Beginning Thursday, Cusco’s center will be the stage, every day, for one set or another of Cusqueños to show off their collective prowess as interpreters of traditional dance and to show their place as part of the array of groups that make up Cusco, the city, and the region.
Children start learning to perform the steps and emote to the rhythms very early. While they may learn in their homes watching family members practice steps or try on typical costumes, they definitely learn once they begin attending daycare or kindergarten.
These are the little children that have been working their steps, some haltingly and others more adroitly, to a drum and quena, traditional flute.
These children grow up in a city where the mall, with its focus on meeting individual dreams has become central, and reggaeton and English hip-hop on the radio. They all celebrate individual accomplishment and love, the ostensible apotheosis of the self in another.
Yet, in these rehearsals that tire them, they learn something else. They attune their bodies and selves to the notion of an identity for their city as something much more than an agglomeration of individuals.
It is the “Imperial City”, the “Navel of the World” and they, even as little kids, bear a “millennial culture”. They are “Incas” and knowing how to perform typical dance proves it.
Besides learning these tokens and emblems of a collective culture deeply, in their limbs and lungs, they children also learn something else. They learn to dance uniformly, to make the same steps and turns to the pulses of the music. They perform in lines and as a collective body.
Sure, their families will be there watching them perform, and each mother will see in her child someone special. They will celebrate that their child started a public life in Cusco dancing around the plaza. Though this might seem individual, it is about connecting the child and their abilities and personality into the flow of groups that together make up this “great city”. Being a Cusqueño is not a spectator sport nor a spectator culture, where you turn on the TV or Youtube and watch elites perform your culture for you. Instead, it requires your body, your heartbeat, and your actions in dance.
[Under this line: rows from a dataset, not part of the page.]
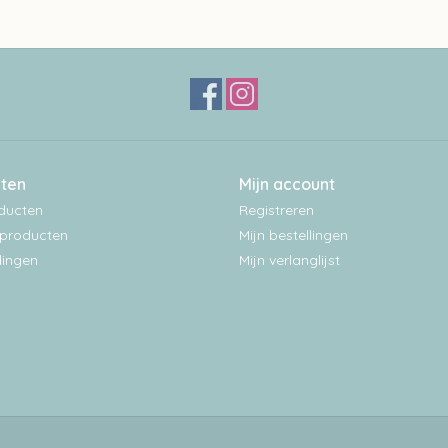
ten
Mijn account
oducten
Registreren
producten
Mijn bestellingen
ingen
Mijn verlanglijst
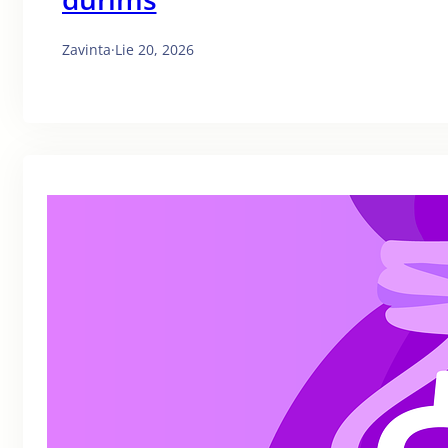
Zavinta
·
Lie 20, 2026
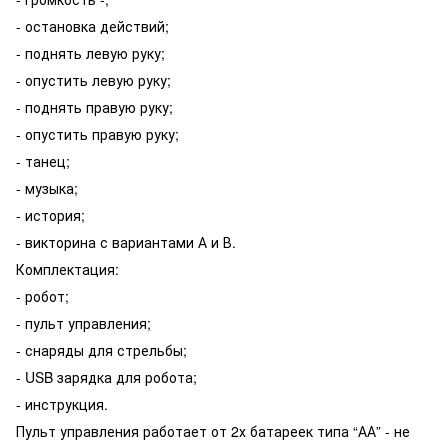
- остановка действий;
- поднять левую руку;
- опустить левую руку;
- поднять правую руку;
- опустить правую руку;
- танец;
- музыка;
- история;
- викторина с вариантами А и В.
Комплектация:
- робот;
- пульт управления;
- снаряды для стрельбы;
- USB зарядка для робота;
- инструкция.
Пульт управления работает от 2х батареек типа “АА” - не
Individualism may be the game of the market economy, with a common, international set of dreams people can purchase and carry out, even if simply as a spectator, but in Cusco the local identity and culture is strong. It is about being more than an individual. It is about knowing the steps and choreography to dance together as a troupe.
This togetherness and strong group identity, built into their muscles and bones, is what Cusco’s little children learn while trying to dance, getting corrected, and having back at it all the while the flute and drum play. Thursday, they will dance around the plaza before judges and the city.